For this post, and a few more let’s look at practice, and how to do it effectively, but to make sure we are all on the same page, let’s get a definition.

What is Practice?

Webster’s Dictionary says the definition of practice is:

to perform or work at repeatedly so as to become proficient


to train by repeated exercises

There are two tips for effective practice I want to review today.

The first tip is Minimizing Distractions. You want to practice in a place where you are less likely to get disturbed, and where you don’t have to worry about disturbing others. I know my wife hates the sound of me shuffling cards nonstop, or coins clinking and ultimately falling to the floor, so it’s best to try and find a place that’s out of the way. Also having a place you go to practice, lets others you might be around know that you are trying to work, and they will be less likely to disturb you.

There is really no way you can eliminate all distractions all the time, but the more distraction you can eliminate the better. In a perfect world it’s nice to have a dedicated practice space, where you can leave your things out, and have all of your books, and videos available so you can reference them quickly if you need to. The place where you practice should be a place where you are comfortable, but yet not so comfortable that you will not get any work done. Practice is work. Let’s just hope that it is work that you really like doing. Let’s tie in the definition from earlier. You are working at a task repeatedly so as to become proficient.

Recommendations for you practice space.

I have a mirror in my space, and the ability to setup my phone/camera to record my practice. We can talk about the mirror and camera more later, but I highly recommend you have a mirror, and a camera.

No Facebook! Log off of social media. When you are trying to get the most out of a short period of time, social media just gets in the way.

Phone off/or silent. One text, or email, or, dare I say it, even a phone call can completely throw you off.
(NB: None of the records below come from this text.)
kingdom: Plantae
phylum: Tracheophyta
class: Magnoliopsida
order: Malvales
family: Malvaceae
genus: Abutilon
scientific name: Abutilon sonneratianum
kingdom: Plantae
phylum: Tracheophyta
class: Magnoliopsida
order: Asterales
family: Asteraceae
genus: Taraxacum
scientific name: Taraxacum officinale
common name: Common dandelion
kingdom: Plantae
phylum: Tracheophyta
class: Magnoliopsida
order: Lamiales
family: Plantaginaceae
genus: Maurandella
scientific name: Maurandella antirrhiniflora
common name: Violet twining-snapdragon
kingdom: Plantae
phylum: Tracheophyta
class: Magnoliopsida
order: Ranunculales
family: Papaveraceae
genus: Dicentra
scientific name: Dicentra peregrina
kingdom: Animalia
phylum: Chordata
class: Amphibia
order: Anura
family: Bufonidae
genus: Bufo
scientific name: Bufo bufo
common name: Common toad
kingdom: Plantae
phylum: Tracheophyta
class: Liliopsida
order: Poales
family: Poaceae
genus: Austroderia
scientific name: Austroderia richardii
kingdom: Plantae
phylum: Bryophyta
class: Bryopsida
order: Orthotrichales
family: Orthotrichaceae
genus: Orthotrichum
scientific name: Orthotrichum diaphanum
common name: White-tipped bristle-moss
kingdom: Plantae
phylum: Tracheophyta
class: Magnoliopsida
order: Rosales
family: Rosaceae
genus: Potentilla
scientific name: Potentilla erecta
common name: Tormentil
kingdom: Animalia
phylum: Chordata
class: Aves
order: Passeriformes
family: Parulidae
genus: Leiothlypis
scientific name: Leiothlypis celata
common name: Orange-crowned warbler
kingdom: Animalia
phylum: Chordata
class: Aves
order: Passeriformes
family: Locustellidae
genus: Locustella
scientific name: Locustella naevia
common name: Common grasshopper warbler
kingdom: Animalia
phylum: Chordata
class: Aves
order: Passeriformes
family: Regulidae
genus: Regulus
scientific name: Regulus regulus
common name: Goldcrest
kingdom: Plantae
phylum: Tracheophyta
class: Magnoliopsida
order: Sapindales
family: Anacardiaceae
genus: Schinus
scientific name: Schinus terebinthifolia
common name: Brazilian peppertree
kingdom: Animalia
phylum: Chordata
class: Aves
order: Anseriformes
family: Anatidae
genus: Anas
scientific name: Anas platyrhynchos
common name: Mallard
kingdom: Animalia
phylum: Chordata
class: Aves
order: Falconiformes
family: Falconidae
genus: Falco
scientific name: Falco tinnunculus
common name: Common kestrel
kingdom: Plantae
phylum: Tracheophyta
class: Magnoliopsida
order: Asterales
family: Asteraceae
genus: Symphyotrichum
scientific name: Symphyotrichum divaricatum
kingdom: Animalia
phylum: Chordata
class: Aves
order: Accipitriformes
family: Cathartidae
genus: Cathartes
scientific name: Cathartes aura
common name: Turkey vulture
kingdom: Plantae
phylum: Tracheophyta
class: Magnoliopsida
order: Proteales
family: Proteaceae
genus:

Put your phone in airplane mode so you can use the camera or clock if you need to.

The next tip is to Set Goals

There is a time and place for mindless practice, and we can talk about that later. For an effective practice session, you need to know what you are doing before you start. Here are some questions you can answer to help you plan a practice session.

How long am I going to Practice?

You can get a lot done in 5 or 10 minutes if you are doing it right. Set a realistic time frame that you can actually achieve. How much time do you really think you can spend diligently working on something without getting distracted, or bored and feeling like you should move on to something else? Don’t overdo it. Your practice session can lengthen over time. Most people can only work on one thing in an effective way for about 20 minutes at a time, so even if you are going to take a much longer practice session, change what you are doing every 20 minutes or so.

What is the goal for this practice session?

This is where you decide the reason for your practice. You can have easy short term goals that can be achieved in one session, or long term goals that you are working to achieve over many practice sessions. I might be very informal and say, hey I have 20 minutes, I’m going to work on the coin move I read in last month’s Genii magazine, or something more formal and decide that for the next 2 weeks I’m going to spend one hour every day developing and rehearsing my restaurant sets to try and make the transitions flow more smoothly.

Write your goal down somewhere to help you stay focused during your practice time. I have a whiteboard I use that’s in my space, but I have also just written my goals down on a piece of paper.

I hope you have found this little discussion on practice helpful! Let me know what you think in the comments, and let me know if there is anything about practicing you want to discuss. I plan on sharing more about practice tips and techniques soon.